▶ [Exercise instructions]
Write out the data below again, substituting "division" for every "phylum" and changing nothing else. Leave the pictures out of your answer.

▶ [Records from a dataset]
+ + + +

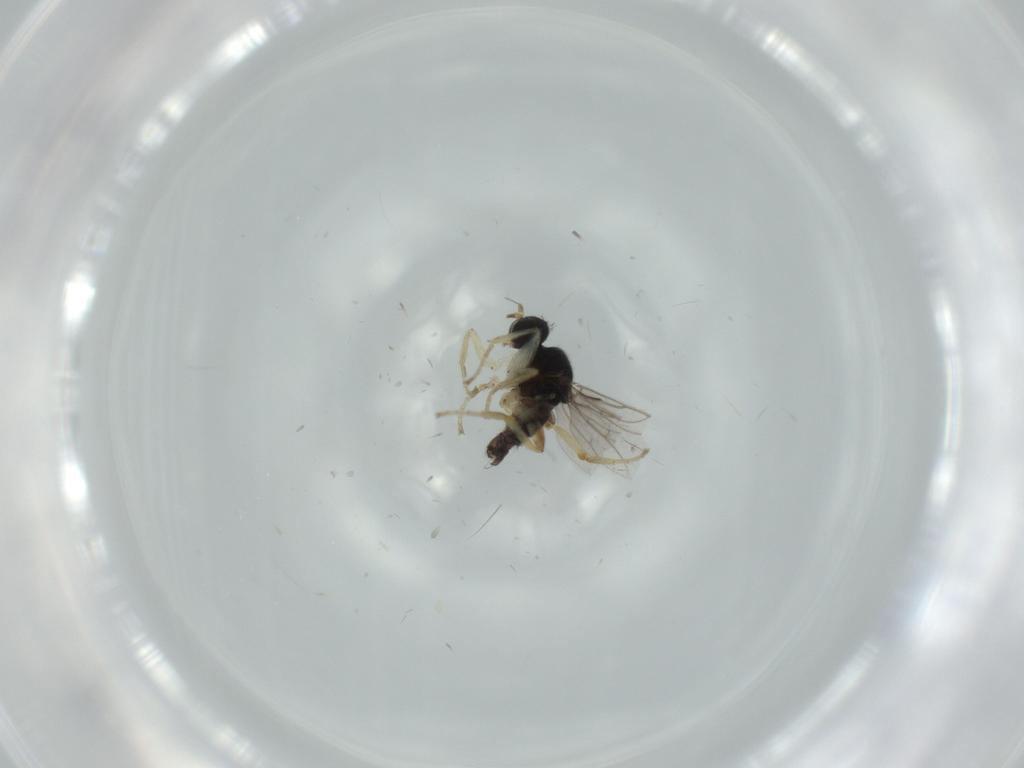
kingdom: Animalia
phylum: Arthropoda
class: Insecta
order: Diptera
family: Hybotidae
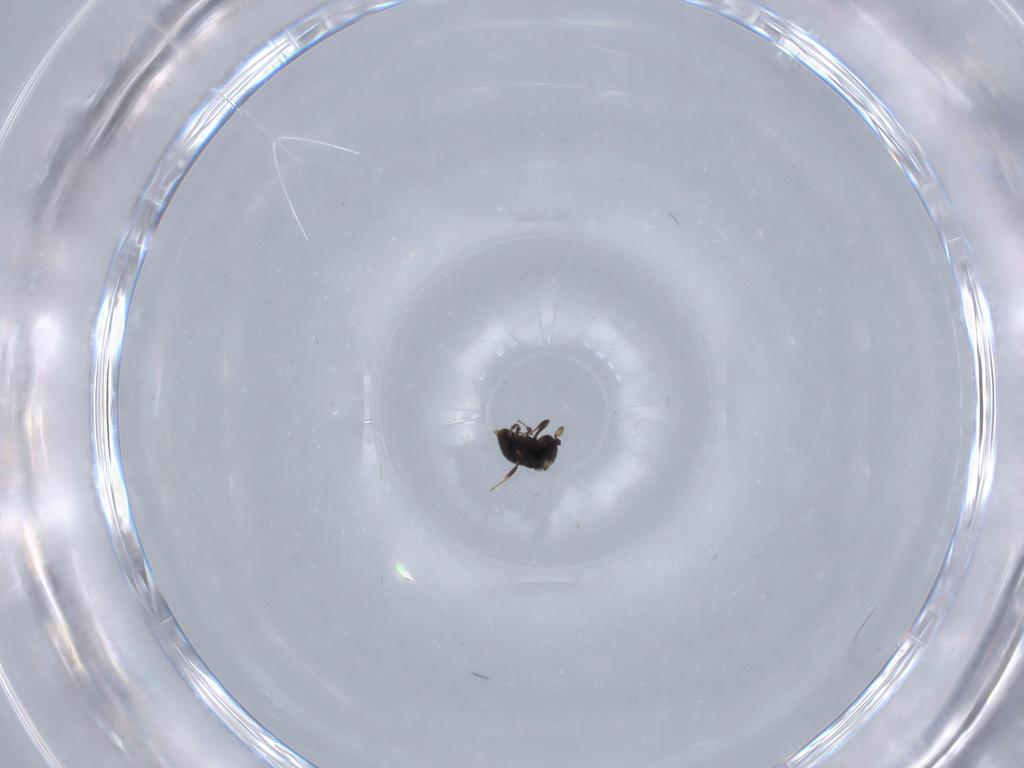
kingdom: Animalia
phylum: Arthropoda
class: Insecta
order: Hymenoptera
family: Scelionidae
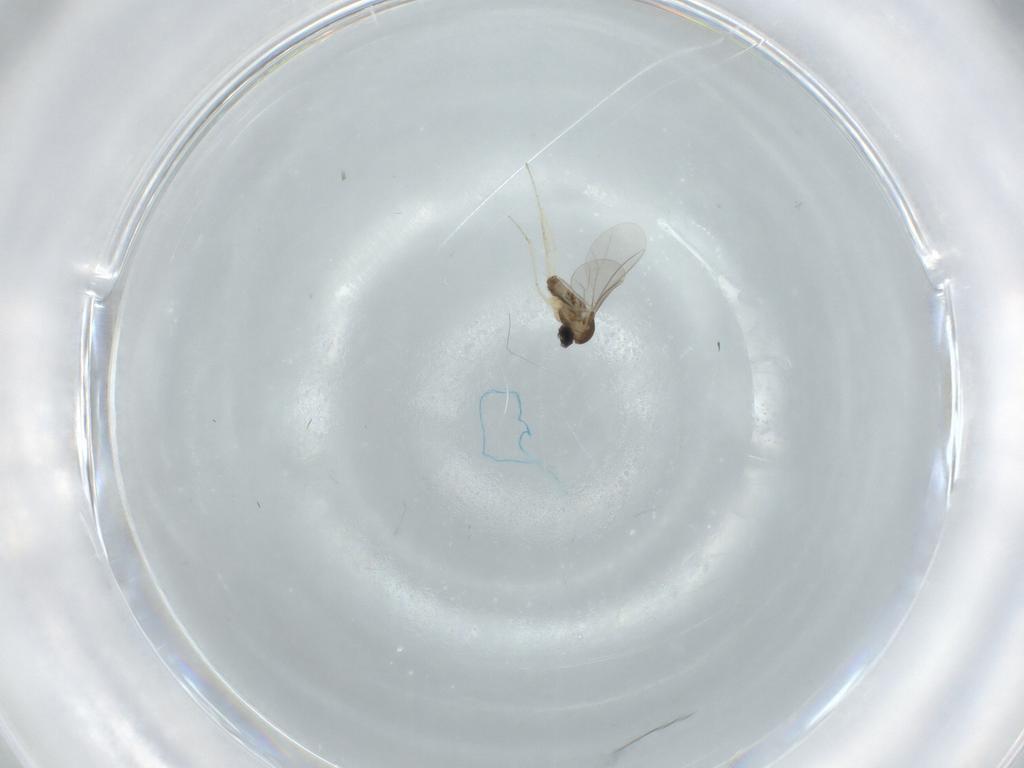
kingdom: Animalia
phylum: Arthropoda
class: Insecta
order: Diptera
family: Cecidomyiidae
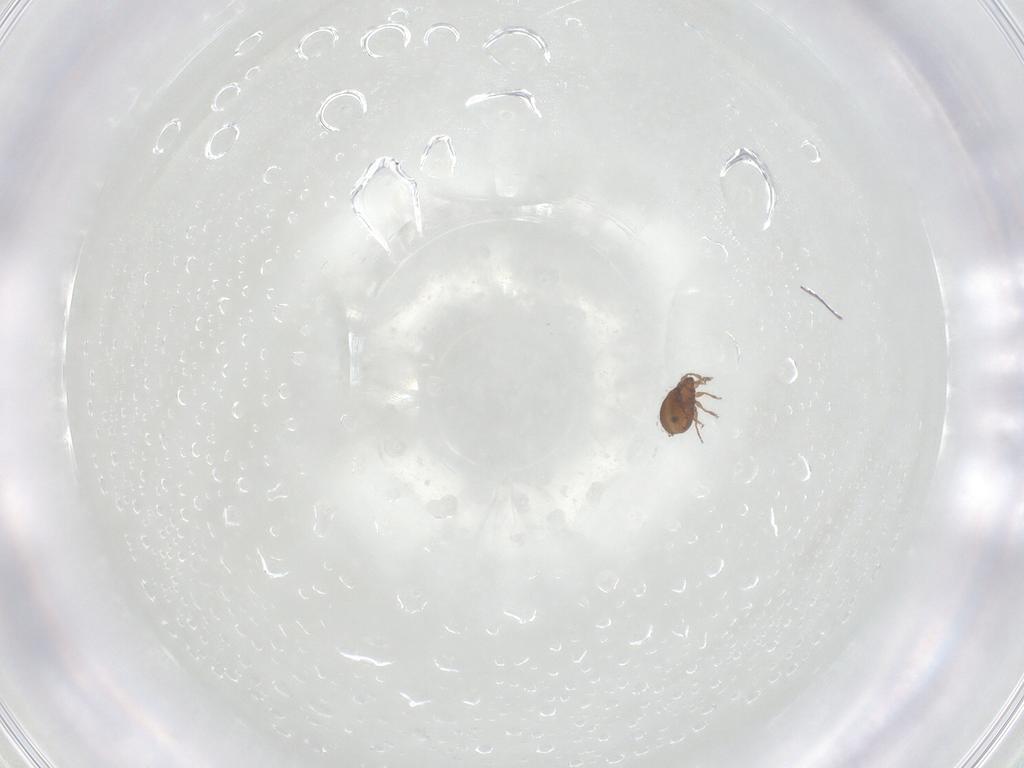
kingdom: Animalia
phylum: Arthropoda
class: Arachnida
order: Sarcoptiformes
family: Scheloribatidae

+ + + +

▶ [Result]
kingdom: Animalia
division: Arthropoda
class: Insecta
order: Diptera
family: Hybotidae
kingdom: Animalia
division: Arthropoda
class: Insecta
order: Hymenoptera
family: Scelionidae
kingdom: Animalia
division: Arthropoda
class: Insecta
order: Diptera
family: Cecidomyiidae
kingdom: Animalia
division: Arthropoda
class: Arachnida
order: Sarcoptiformes
family: Scheloribatidae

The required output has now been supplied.